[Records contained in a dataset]
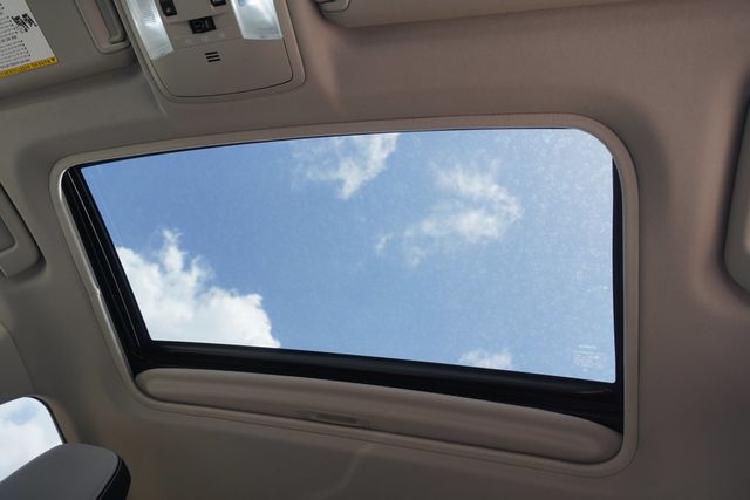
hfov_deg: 65.5
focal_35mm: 28
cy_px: 250
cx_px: 375
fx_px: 583
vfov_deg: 46.4
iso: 100
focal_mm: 19
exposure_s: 1/200
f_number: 4.5
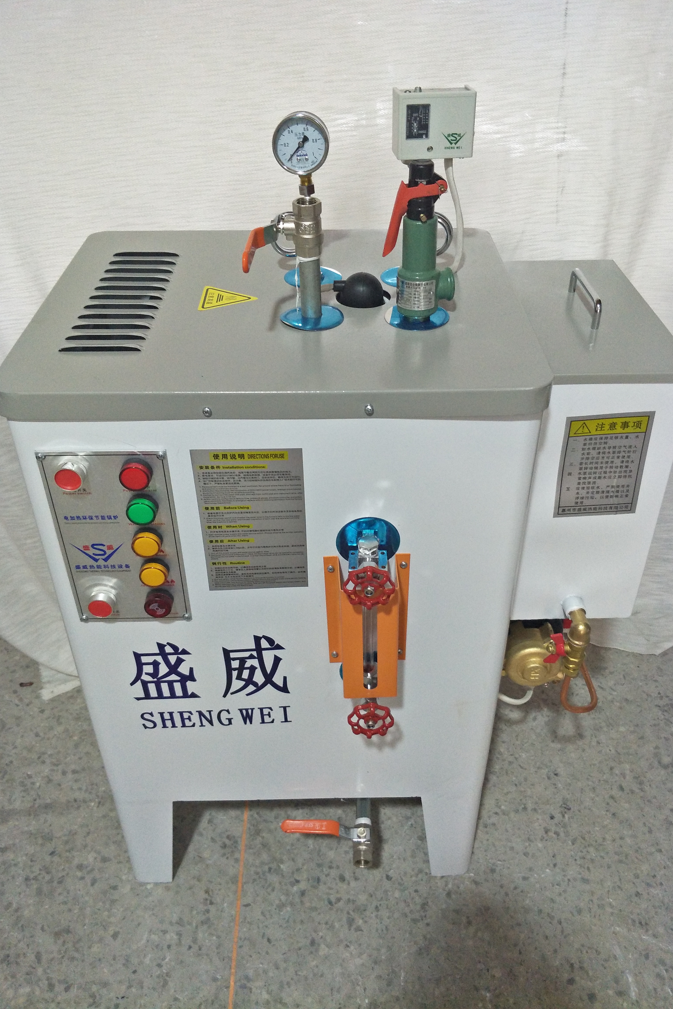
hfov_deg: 51.3
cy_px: 505
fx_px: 701
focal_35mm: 25
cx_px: 334
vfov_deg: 71.5
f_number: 1.7
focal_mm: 4.1
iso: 269
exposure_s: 1/33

What you should do:
Although the records include pictures, the copy should reproduce every line exactly and none of the pictures.

Output below:
hfov_deg: 65.5
focal_35mm: 28
cy_px: 250
cx_px: 375
fx_px: 583
vfov_deg: 46.4
iso: 100
focal_mm: 19
exposure_s: 1/200
f_number: 4.5
hfov_deg: 51.3
cy_px: 505
fx_px: 701
focal_35mm: 25
cx_px: 334
vfov_deg: 71.5
f_number: 1.7
focal_mm: 4.1
iso: 269
exposure_s: 1/33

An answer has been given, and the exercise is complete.